* _Brief_
Search the records for the word "root" and pick out every line that has it.

Saved entries

[Start of Attachment]

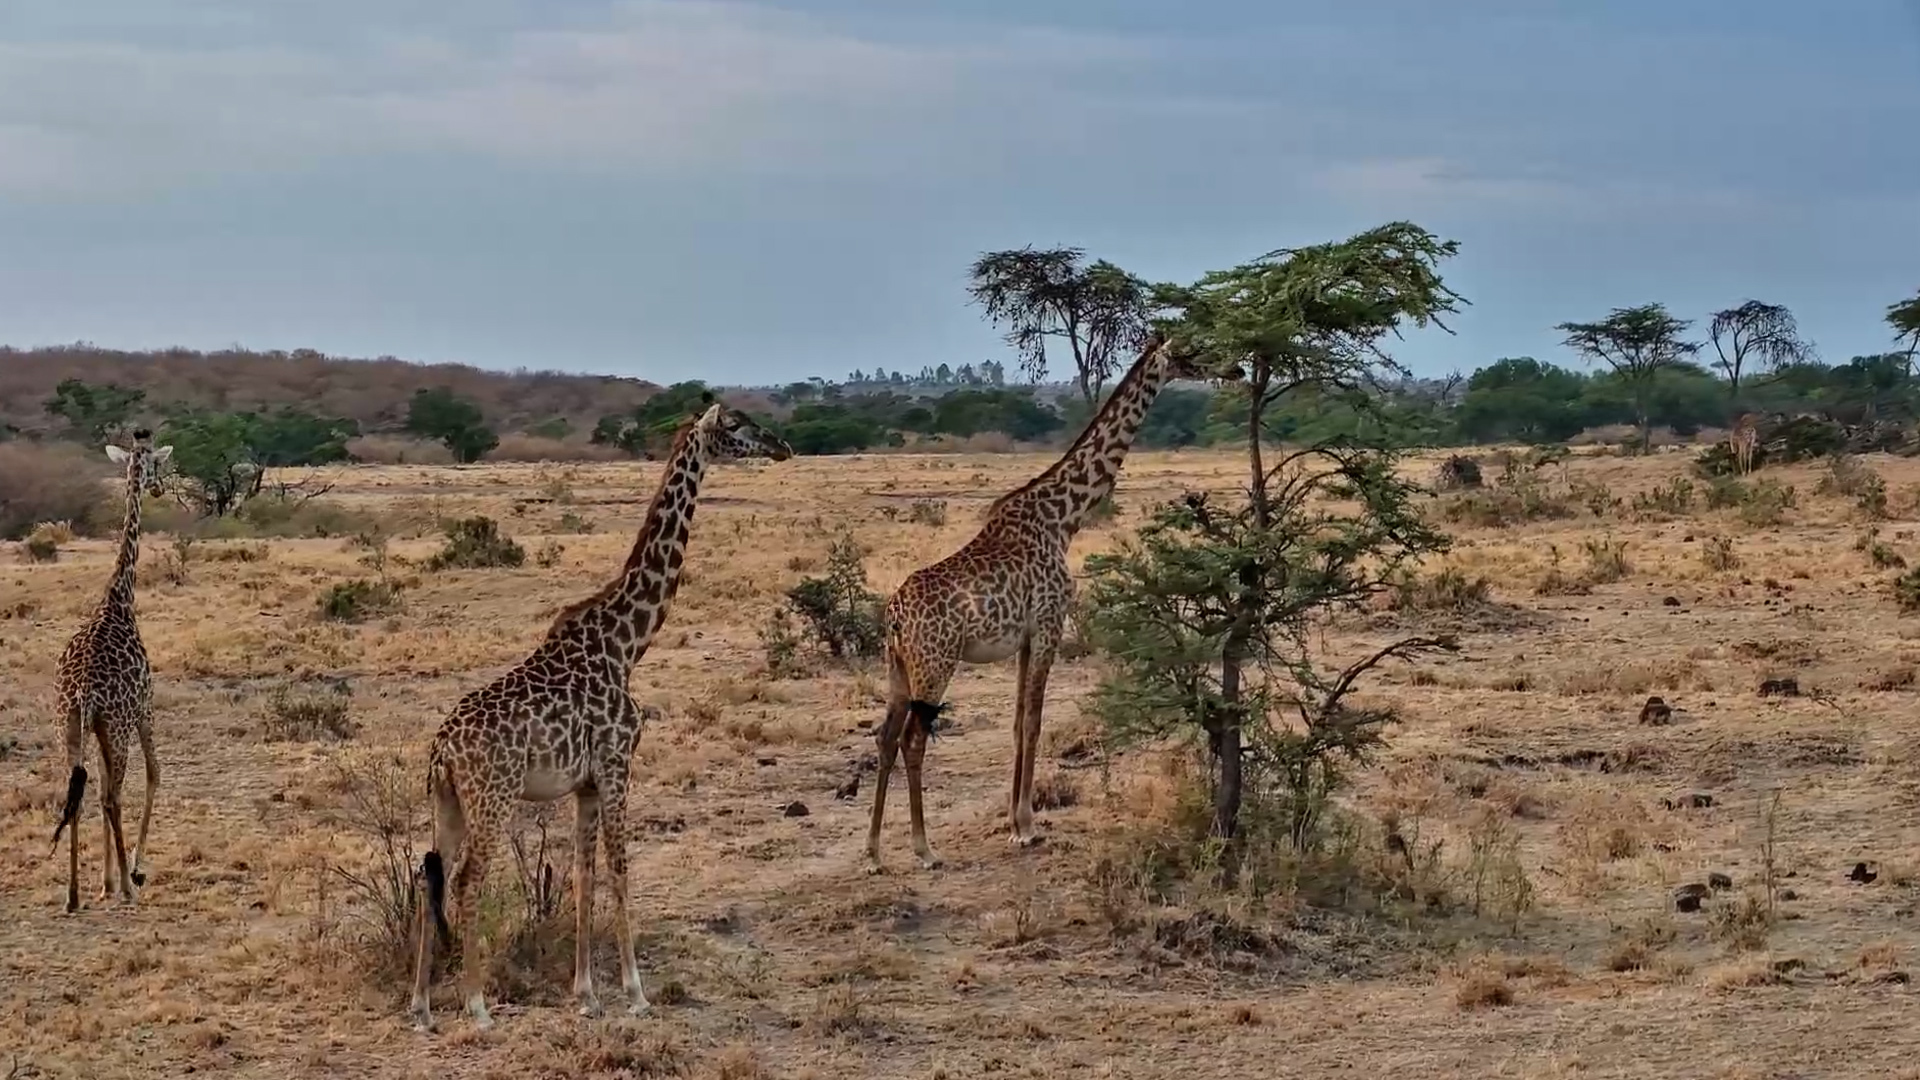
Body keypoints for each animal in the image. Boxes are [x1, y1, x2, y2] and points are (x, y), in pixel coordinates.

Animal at [47, 428, 173, 913]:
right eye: (155, 463)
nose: (157, 488)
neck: (119, 600)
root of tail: (83, 690)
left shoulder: (99, 726)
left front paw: (103, 883)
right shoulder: (144, 707)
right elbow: (155, 774)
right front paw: (130, 872)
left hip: (69, 726)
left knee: (78, 795)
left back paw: (73, 895)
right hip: (115, 727)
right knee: (112, 794)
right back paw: (126, 888)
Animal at [408, 401, 792, 1033]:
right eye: (737, 427)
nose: (783, 446)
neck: (627, 643)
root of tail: (442, 749)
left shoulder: (585, 782)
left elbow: (584, 876)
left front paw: (586, 993)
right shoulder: (617, 765)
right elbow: (619, 867)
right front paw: (636, 992)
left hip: (448, 801)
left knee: (429, 875)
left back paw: (420, 1006)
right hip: (494, 797)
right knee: (467, 880)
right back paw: (476, 1005)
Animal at [865, 333, 1206, 873]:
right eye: (1192, 351)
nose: (1234, 368)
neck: (1064, 519)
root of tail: (895, 617)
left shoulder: (1025, 637)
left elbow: (1017, 721)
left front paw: (1015, 819)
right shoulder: (1050, 623)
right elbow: (1035, 721)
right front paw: (1026, 826)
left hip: (898, 667)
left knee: (884, 738)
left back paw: (875, 851)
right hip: (935, 665)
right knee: (912, 741)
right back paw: (923, 848)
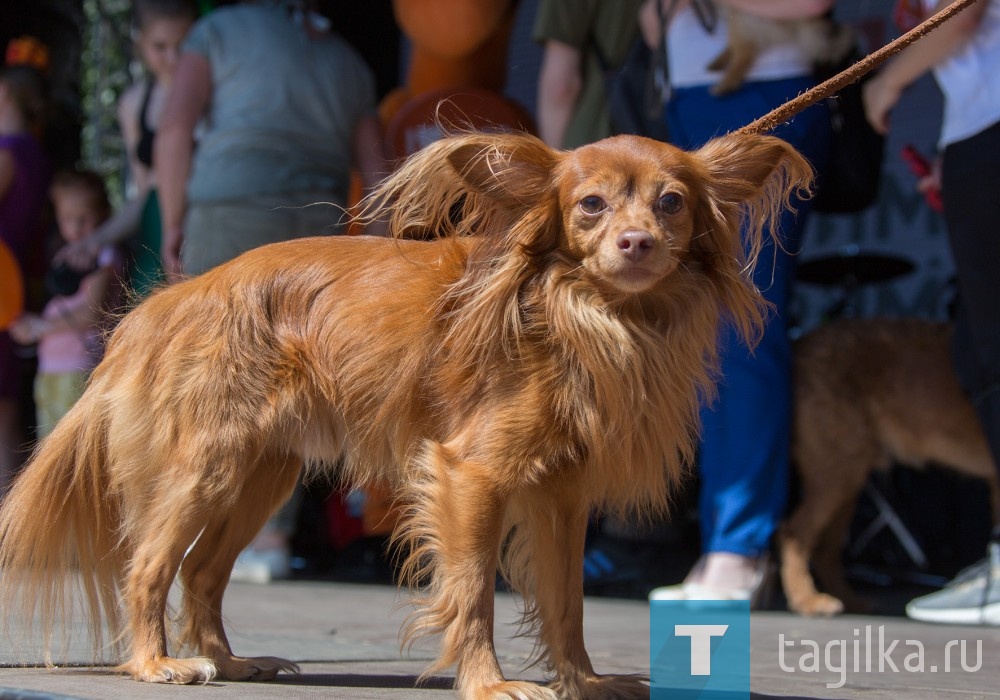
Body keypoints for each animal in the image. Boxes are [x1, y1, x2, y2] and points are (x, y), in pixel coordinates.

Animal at [0, 131, 808, 700]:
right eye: (590, 206)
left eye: (672, 203)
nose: (636, 243)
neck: (587, 314)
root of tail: (167, 303)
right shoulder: (469, 475)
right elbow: (473, 593)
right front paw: (490, 683)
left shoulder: (562, 498)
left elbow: (566, 603)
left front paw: (583, 682)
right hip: (206, 469)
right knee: (145, 566)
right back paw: (156, 663)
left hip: (260, 476)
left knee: (199, 572)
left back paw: (230, 661)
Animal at [780, 320, 1000, 616]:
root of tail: (798, 342)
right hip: (836, 472)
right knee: (793, 533)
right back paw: (807, 600)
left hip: (847, 477)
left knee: (825, 549)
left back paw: (849, 601)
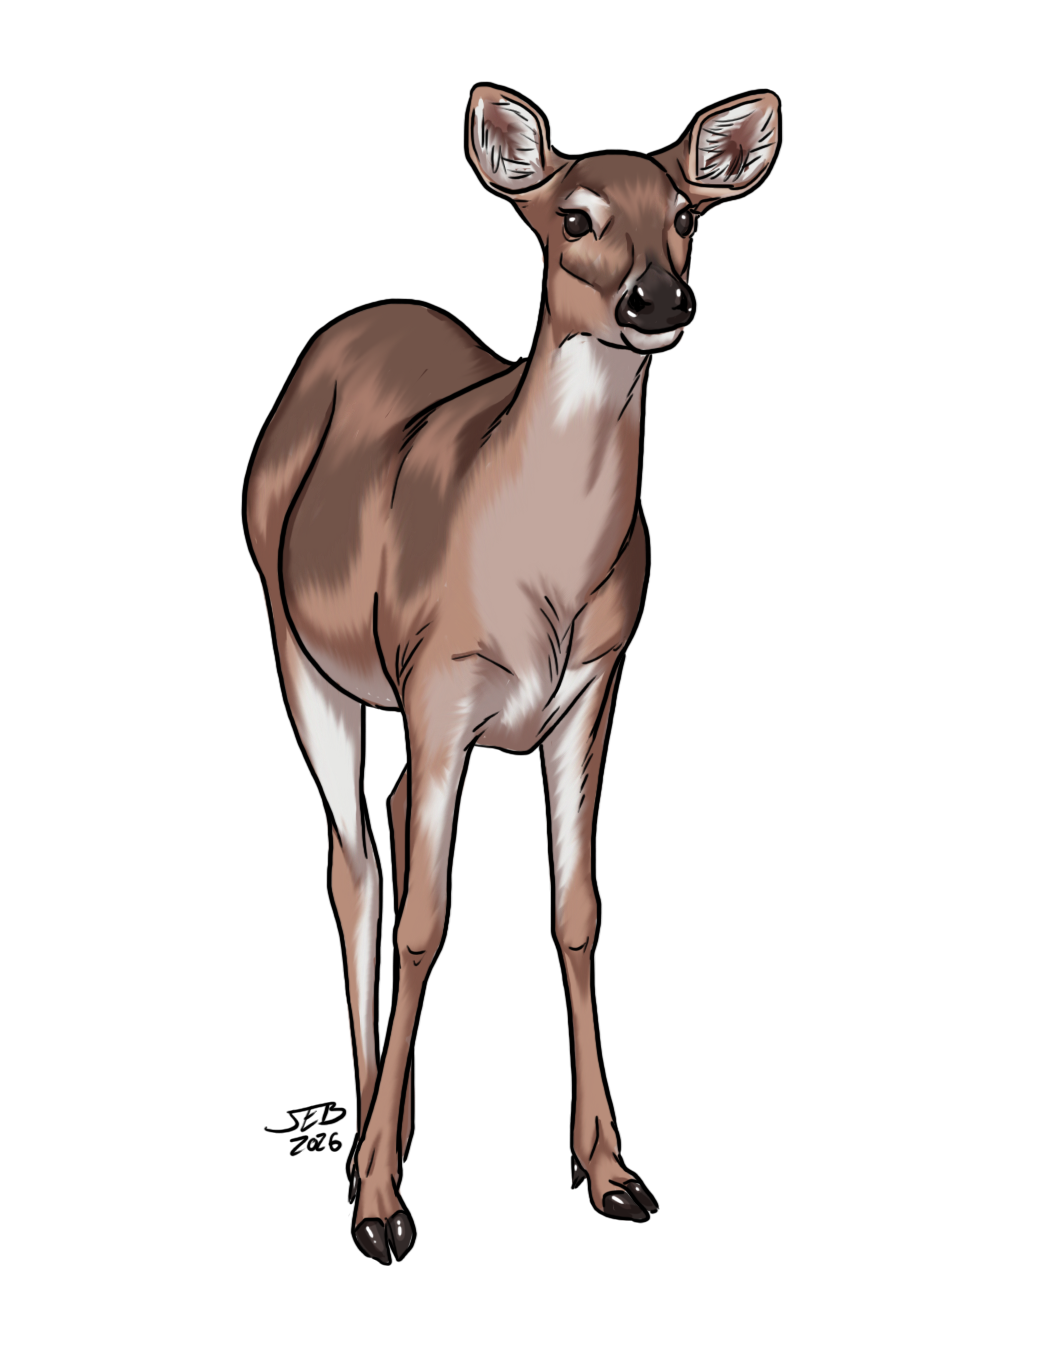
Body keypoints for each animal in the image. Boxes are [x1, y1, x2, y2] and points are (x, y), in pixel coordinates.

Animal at [242, 83, 782, 1265]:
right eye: (573, 217)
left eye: (686, 213)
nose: (658, 298)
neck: (536, 572)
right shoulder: (438, 684)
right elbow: (424, 920)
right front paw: (380, 1206)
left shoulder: (595, 683)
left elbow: (576, 907)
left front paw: (611, 1170)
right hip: (299, 645)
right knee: (354, 863)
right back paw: (364, 1151)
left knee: (386, 823)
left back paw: (388, 1129)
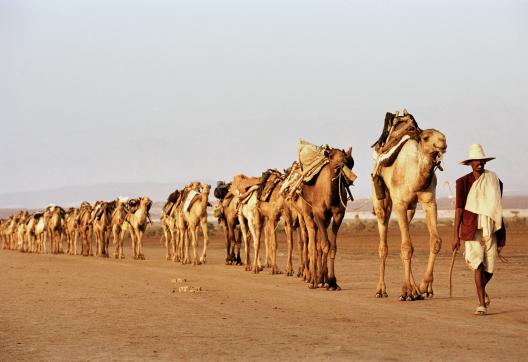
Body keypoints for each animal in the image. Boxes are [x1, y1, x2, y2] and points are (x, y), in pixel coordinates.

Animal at [302, 146, 354, 290]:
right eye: (331, 156)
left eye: (344, 155)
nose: (343, 161)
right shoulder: (319, 214)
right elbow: (324, 245)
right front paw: (318, 281)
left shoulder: (338, 215)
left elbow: (331, 246)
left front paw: (332, 282)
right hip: (307, 214)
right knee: (312, 245)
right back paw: (312, 280)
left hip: (325, 220)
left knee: (319, 245)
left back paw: (322, 279)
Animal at [372, 117, 446, 302]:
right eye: (426, 137)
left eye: (442, 134)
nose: (443, 142)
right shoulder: (399, 203)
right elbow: (406, 247)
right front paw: (406, 291)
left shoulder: (429, 202)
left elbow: (435, 241)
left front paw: (424, 287)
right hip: (381, 203)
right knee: (383, 245)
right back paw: (381, 290)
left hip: (410, 210)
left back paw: (416, 291)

[End of Attachment]

* _Solution below_
root of tail: (83, 690)
root of tail: (442, 749)
root of tail: (895, 617)
root of tail: (167, 303)
root of tail: (798, 342)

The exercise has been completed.